So my first completed web project is an app that notifies users when a new post appears on a craigslist search. The user can have as many searches as they want, and can receive notifications via email or text message. Here is the link to the app, CLAlerts. The app is pretty bare bones, with a very basic html/css front-end (taken from the flaskr tutorial) and a python/flask/sqlalchemy back-end. The github repo is here. Overtime, I may add a few more features or re-design the app, but at the moment I am just happy to have something that is functional that I can show off.

I was fairly familiar with running a simple flask app thanks to tutorials floating around the web, but this app involved regularly scraping craigslist to check for new posts, which as far as I know, is outside of the capabilities of flask. I have used the linux utility cron to run scraping scripts in the past, and a similar solution seemed appropriate for this app. I wanted to keep things as pyhtonic as possible, so I dug around and turns out there is a scheduler python library called APScheduler. I used the library to run the scraping and message sending tasks for the app. You can check out the final product on github, but below is a sample code snippet.

from apscheduler.scheduler import Scheduler
import time

sched = Scheduler()

@sched.interval_schedule(hours=1)
def run_tasks():
    task1()
    task2()

sched.start()

while True:
    time.sleep(1)
    pass

It’s pretty straight forward. You use the ‘@sched’ decorator to tell APScheduler what functions you want to run. You can define the interval a couple of ways, in this case I am using the interval scheduler, but you can also use a date based or cron style scheduler. The while loop at the end keeps the process running. I read somewhere that using the ‘time.sleep(1)’ line in the while loop stops the process from hogging up CPU resources.

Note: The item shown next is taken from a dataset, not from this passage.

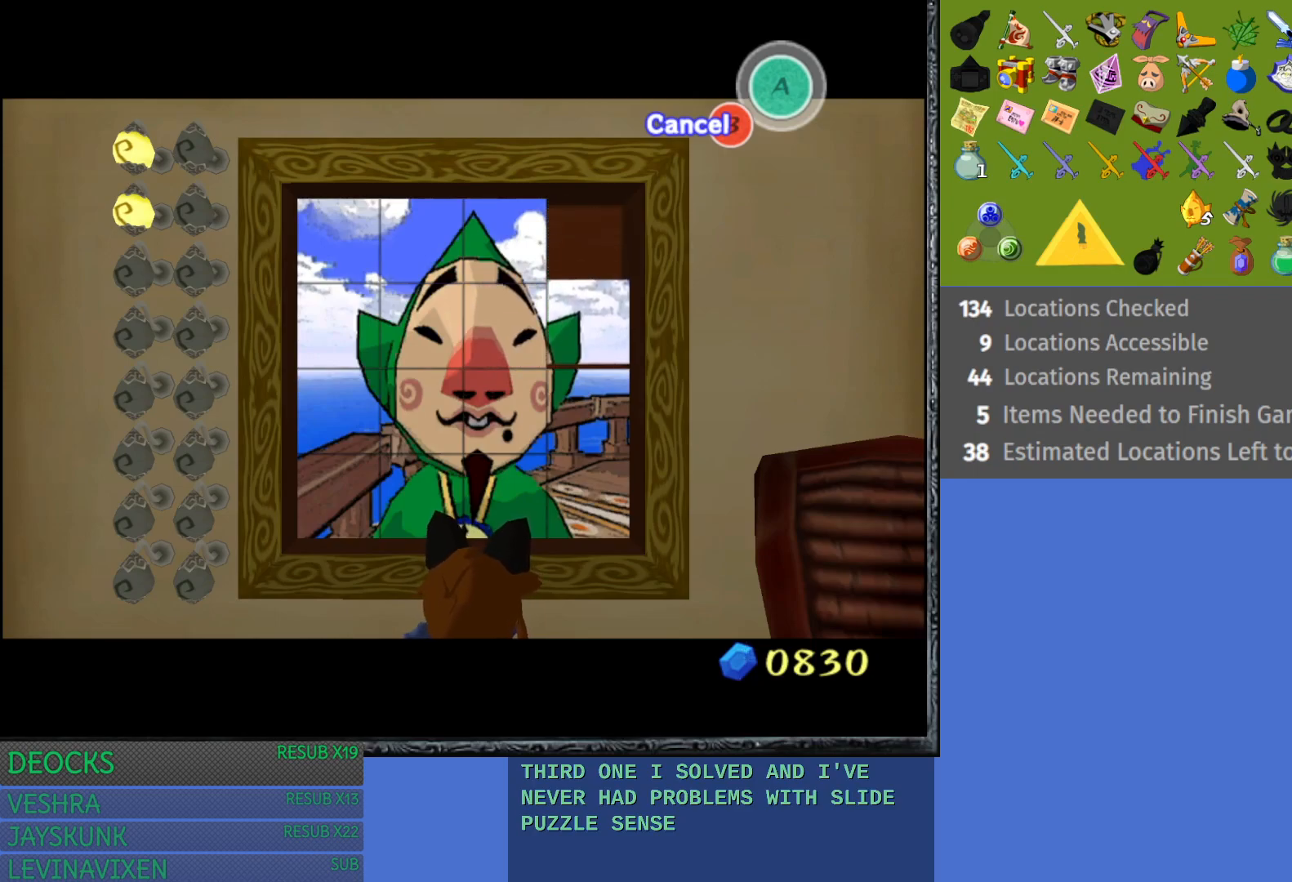
{"buttons": [], "left_stick": "down", "right_stick": "center", "events": []}
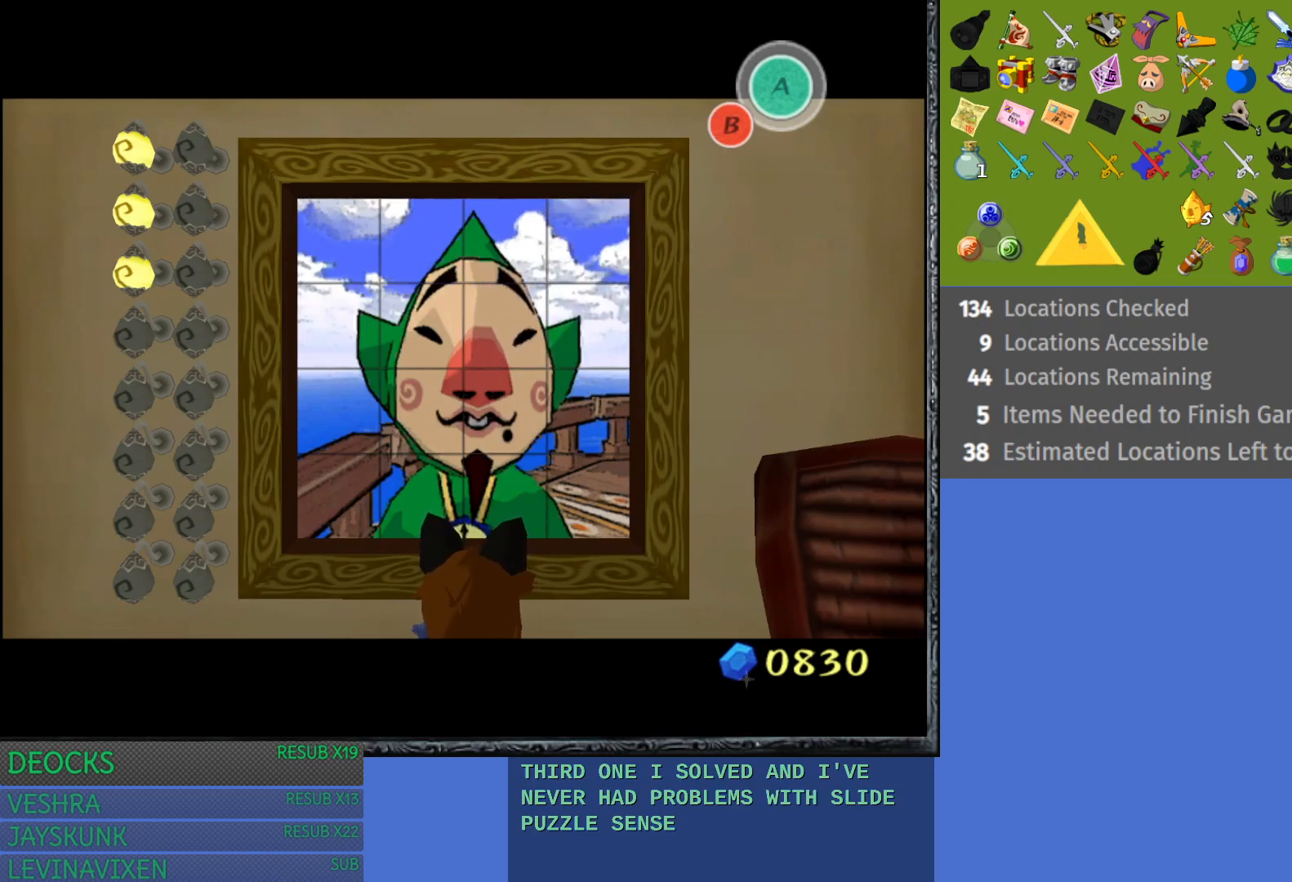
{"buttons": [], "left_stick": "down", "right_stick": "center", "events": []}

So far this seems to be working. I have launched the app using a micro aws instance. I’ve setup two tmux sessions and have the flask app running in one session and the scheduler running in another. The scheduler runs once an hour and scrapes craigslist and sends out the alerts using the Twilio API for text messages and the python SMTP library for email. So far it seems to be running fairly reliably. At one point, the scheduler appeared to freeze and I had to kill the process and restart the script. I still haven’t figured out what caused it, my only guess is that the script froze up on a database connection error. I am currently using sqlite which can’t handle simultaneous writing, but at the moment, I don’t have a way to test this theory. If I find the time, I might try and set up a test for this. I’ll make sure to write a post about it if I do.

As I mentioned in my previous post, I was struggling to get the Flask login manager and the sqlalchemy ORM to work together, so once I got it working, I felt it would be a good idea to create a separate github repository with template code so that I don’t have to repeat the process again. It turns out that flask has it’s own sqlalchemy extension that abstracts away a lot of the sqlalchemy setup and integration. Unfortunately, I was not made aware of this until after I finished the template. Regardless, I got the login manager working without the flask-sqlalchemy extension, and it turns out I prefer the syntax of this method anyway, so I am sticking with it.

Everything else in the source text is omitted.